Empresas veem risco de desabastecimento de combustíveis
Perdido na discussão sobre preços da gasolina, do diesel e do gás, governo pode acabar surpreendido pelo desabastecimento nos próximos dias
Preocupado com o caixa para o próximo ano eleitoral, o governo se meteu numa discussão sem fim sobre subsídios aos preços da gasolina, do diesel e do gás de cozinha. E pode acabar surpreendido pelo desabastecimento de derivados de petróleo em algumas regiões, já nos próximos dias.
A Petrobras está fazendo “cortes unilaterais” nos pedidos das distribuidoras regionais para fornecimento de derivados de petróleo durante o mês de novembro. A informação foi apresentada à Agência Nacional de Petróleo, nesta semana, por sindicatos que reúnem 43 empresas donas de redes de distribuição de combustíveis em quase todos os Estados.
“As reduções promovidas pela Petrobras, em alguns casos chegando a mais de 50% do volume solicitado para compra, colocam o país em situação de potencial desabastecimento” — diz a federação empresarial em nota pública.
Não há alternativa de suprimento de gasolina e diesel, acrescenta. Importações se tornaram inviáveis por causa da “diferença atual” entre preços domésticos e externos. No mercado internacional os preços “estão em patamares bem superiores aos praticados no Brasil.” A defasagem na gasolina seria de 14% e no diesel de 18%.
A ANP, agência reguladora do setor, não vê risco de desabastecimento, mas avisou que vai analisar os cortes. A Petrobras alega estar cumprindo os seus contratos, mas sabe-se que os cortes para novembro são reais e atingem as encomendas extras das distribuidoras regionais.
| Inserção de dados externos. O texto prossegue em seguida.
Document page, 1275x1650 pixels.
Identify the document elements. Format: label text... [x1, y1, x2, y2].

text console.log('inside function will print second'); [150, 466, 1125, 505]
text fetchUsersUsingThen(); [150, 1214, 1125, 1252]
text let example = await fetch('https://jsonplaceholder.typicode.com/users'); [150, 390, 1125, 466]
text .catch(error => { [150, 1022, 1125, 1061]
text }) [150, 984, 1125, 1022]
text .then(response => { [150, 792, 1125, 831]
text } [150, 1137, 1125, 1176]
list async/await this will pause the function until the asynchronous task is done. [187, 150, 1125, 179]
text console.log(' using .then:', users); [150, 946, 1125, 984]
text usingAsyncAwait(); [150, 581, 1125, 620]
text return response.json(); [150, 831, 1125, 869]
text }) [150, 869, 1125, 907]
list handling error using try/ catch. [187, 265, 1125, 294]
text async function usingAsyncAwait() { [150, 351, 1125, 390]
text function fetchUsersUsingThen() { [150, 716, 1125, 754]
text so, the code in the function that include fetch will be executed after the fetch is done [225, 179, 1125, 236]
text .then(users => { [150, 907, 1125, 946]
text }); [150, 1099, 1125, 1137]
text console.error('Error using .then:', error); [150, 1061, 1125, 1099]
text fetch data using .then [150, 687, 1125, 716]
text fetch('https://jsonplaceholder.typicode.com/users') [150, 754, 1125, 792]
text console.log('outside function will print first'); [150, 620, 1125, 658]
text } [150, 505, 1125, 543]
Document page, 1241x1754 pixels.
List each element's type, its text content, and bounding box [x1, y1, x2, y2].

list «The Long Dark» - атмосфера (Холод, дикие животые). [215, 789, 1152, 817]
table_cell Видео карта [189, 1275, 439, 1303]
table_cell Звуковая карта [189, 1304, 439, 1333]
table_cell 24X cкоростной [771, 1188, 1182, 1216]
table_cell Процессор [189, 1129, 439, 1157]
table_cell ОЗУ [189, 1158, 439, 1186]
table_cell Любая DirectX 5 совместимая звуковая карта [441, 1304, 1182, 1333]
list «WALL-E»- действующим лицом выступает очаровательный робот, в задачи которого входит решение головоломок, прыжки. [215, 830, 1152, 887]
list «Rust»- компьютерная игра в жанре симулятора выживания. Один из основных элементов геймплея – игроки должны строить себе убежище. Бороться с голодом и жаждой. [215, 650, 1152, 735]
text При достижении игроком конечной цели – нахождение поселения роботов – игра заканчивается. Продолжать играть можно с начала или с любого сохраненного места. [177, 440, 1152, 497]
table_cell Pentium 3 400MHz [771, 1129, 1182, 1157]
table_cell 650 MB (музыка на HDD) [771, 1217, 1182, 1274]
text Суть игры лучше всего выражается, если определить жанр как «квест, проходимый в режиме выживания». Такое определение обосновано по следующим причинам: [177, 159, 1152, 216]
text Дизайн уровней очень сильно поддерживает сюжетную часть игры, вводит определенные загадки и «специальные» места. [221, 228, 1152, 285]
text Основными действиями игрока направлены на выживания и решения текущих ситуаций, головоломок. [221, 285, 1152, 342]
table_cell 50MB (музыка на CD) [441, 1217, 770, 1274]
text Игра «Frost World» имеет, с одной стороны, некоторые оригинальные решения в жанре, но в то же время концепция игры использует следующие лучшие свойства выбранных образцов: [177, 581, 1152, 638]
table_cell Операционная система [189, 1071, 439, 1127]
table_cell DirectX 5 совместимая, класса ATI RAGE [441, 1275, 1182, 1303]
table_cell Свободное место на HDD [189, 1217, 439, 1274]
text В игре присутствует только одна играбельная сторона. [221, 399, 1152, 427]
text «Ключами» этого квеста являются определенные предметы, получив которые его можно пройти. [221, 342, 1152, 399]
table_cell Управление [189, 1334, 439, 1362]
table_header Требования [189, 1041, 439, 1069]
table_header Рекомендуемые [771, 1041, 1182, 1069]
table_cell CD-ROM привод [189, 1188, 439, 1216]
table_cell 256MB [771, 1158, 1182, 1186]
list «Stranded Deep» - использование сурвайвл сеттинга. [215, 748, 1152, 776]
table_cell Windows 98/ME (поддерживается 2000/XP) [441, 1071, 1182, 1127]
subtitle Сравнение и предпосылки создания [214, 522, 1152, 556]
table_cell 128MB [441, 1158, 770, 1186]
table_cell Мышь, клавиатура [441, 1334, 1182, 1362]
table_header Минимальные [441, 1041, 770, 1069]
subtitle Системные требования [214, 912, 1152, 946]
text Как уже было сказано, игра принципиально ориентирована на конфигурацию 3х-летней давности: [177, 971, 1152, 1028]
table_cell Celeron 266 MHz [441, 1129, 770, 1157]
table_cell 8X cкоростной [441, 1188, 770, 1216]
A confusão entre Petrobras e varejistas é nova evidência de que o país enfrenta problemas no abastecimento de combustíveis muito além daqueles que o governo escolheu como prioritários.
Jair Bolsonaro resolveu culpar governadores pelo altos preços domésticos da gasolina, do diesel e do gás de cozinha.
Arthur Lira, presidente da Câmara, achou boa ideia tentar cortar os preços dos derivados por decisão legislativa.
Lira começou pressionando a diretoria da Petrobras no plenário da Câmara, há quinze dias. Não conseguiu. Nesta semana, escolheu a rota mais curta: aprovou um projeto para reduzir o imposto estadual (ICMS) sobre combustíveis.
Poderia ter feito o mesmo com alimentos, vestuário, calçados e internet — itens básicos na vida dos eleitores e, como os derivados de petróleo, integrantes da cesta “Bolsocaro”.
Lira cchou politicamente mais palatável tomar cerca de R$ 32 bilhões dos Estados, valor que, em tese, seria suficiente para subsidiar os preços dos combustíveis durante a próxima temporada eleitoral. Os governadores, claro, reclamaram. Agora, o Senado promete trancar na gaveta a iniciativa da Câmara.
No meio do caminho, o ministro da Economia, Paulo Guedes, resgatou sua antiga ideia de privatizar a Petrobras. Lira topou.
Bolsonaro também aderiu em notável mudança de convicções. Era deputado, em 1999, quando sugeriu fuzilar o então presidente Fernando Henrique Cardoso que anunciara a venda da Vale e da Telebrás. A Vale foi repassada ao setor privado. A Telebrás figura no programa de privatizações de Bolsonaro, e segue intocável.
Liquidar o controle estatal na Petrobras, no entanto, é operação política muito mais complexa. E exige tempo, mercadoria escassa no governo e nos planos orçamentários do Centrão, liderado por Lira.
Nesta semana começou-se a desenhar a venda de lotes de ações da companhia de petróleo para subsidiar o gás de cozinha das famílias pobres. Seria uma queima patrimonial para reedição do antigo vale-gás, incorporado ao Bolsa Família no governo Lula.
O problema central continua na mesa. O país do pré-sal empobrece em dólar — referência do petróleo —, e até agora não se preocupou em definir com clareza uma política para os derivados de petróleo.
A Petrobras continua segurando preços no mercado interno, atualmente defasados em até 18% na comparação com os preços internacionais, e mesmo assim seus preços domésticos estão em níveis incompatíveis com o poder de compra dos brasileiros.
Ela decidiu vender suas refinarias. As duas principais (a de Pernambuco e o Comperj) permanecem encalhadas, sem interessados. Simbolizam uma etapa de má gerência e de rapinagem, como revelou a Lava Jato. Outras estão sendo vendidas.
Em breve haverá um importante mercado privado de refino de petróleo, mas sem normas reguladoras. Isso porque governo e Congresso, hoje, estão preocupados somente com os subsídios estatais aos preços dos combustíveis durante a temporada eleitoral. Nessa travessia podem ocorrer problemas no abastecimento.